Menu planning, with our CSA box
July 17th, 2008 by SarahThis summer we started getting a weekly box of produce from Timberwood Organics and it has been an adjustment, but a nice one. I’ve learned how to cook several new things, and I have come to love Swiss chard which I hardly ever cooked before.
I now plan menus very quickly on Thursday when the box arrives, aiming to use up all those vegetables in one week! I only have to stock up on staples like rice, oats, flour, tortillas, etc. and then pick up a few extras like cheese, fruit and milk.

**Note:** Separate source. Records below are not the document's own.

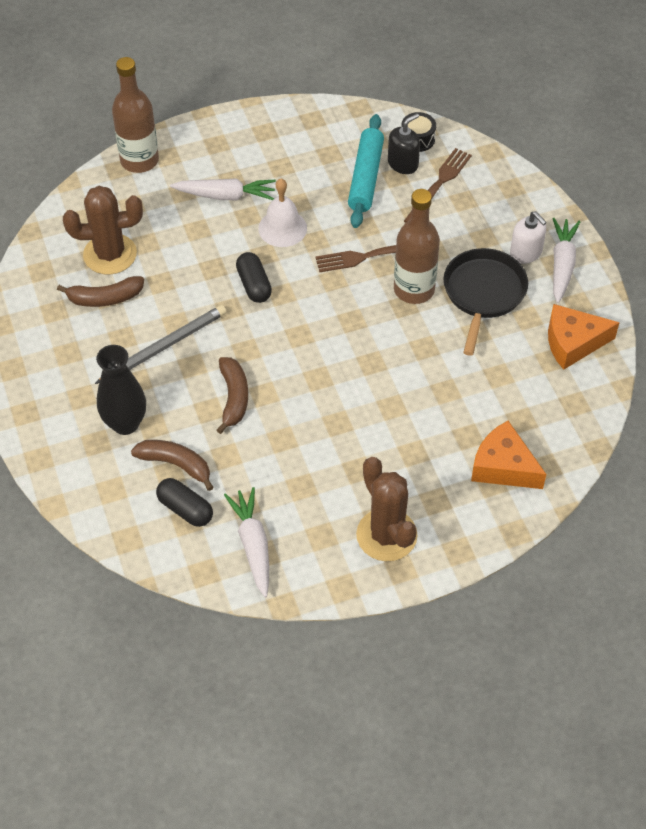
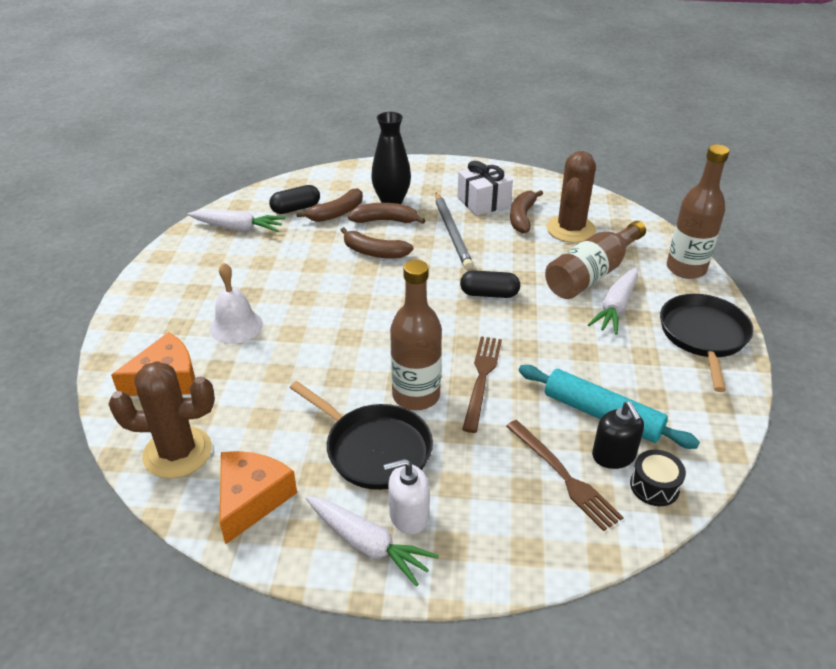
camera: 115 degrees right, 15 degrees down
white bell [258,179,307,247] -> white bell moved to [209,263,263,344]
brown cactus [356,457,418,561] -> brown cactus moved to [108,361,215,479]
none -> brown banana [348,203,426,224]
none -> white gift [457,161,513,216]
none -> brown bottle [545,221,646,299]
none -> black pan [660,294,754,392]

For example, here is the menu for this week of vegetables - for the box containing basil, leeks, red potatoes, russet potatoes, squash,
cucumbers, eggplant, braising greens, and cayenne (hot) peppers, plus some leftover cabbage and green bell pepper from last week.
THURSDAY
beets, roasted
red potatoes, mashed
greens (sauteed with olive oil, garlic, chicken stock)
FRIDAY - Cabbage & Potato Soup, bread (freeze leftovers)
Uses: cabbage, russet potatoes, leeks, chicken stock
SATURDAY - RATATOUILLE, more bread
Uses: patty pan squash (instead of zucchini), eggplant, green bell pepper, purple basil
SUNDAY - leftovers (both soup and ratatouille make good leftovers), maybe pasta
MONDAY - Quesadillas, salsa verde, cucumbers
TUESDAY - Pizza with purple basil (or a pesto base), more cucumbers?
WEDNESDAY - pasta? Fried rice? (To use up leftover vegetables or else garden herbs)
On another note, I’m so excited that the garden is doing well this year! We have no complaints with the basil, and the tomato plants are loaded with green tomatoes. Not to mention the FREE FOOD we will be getting from a compost-pile volunteer butternut squash plant. I’ll post pictures soon.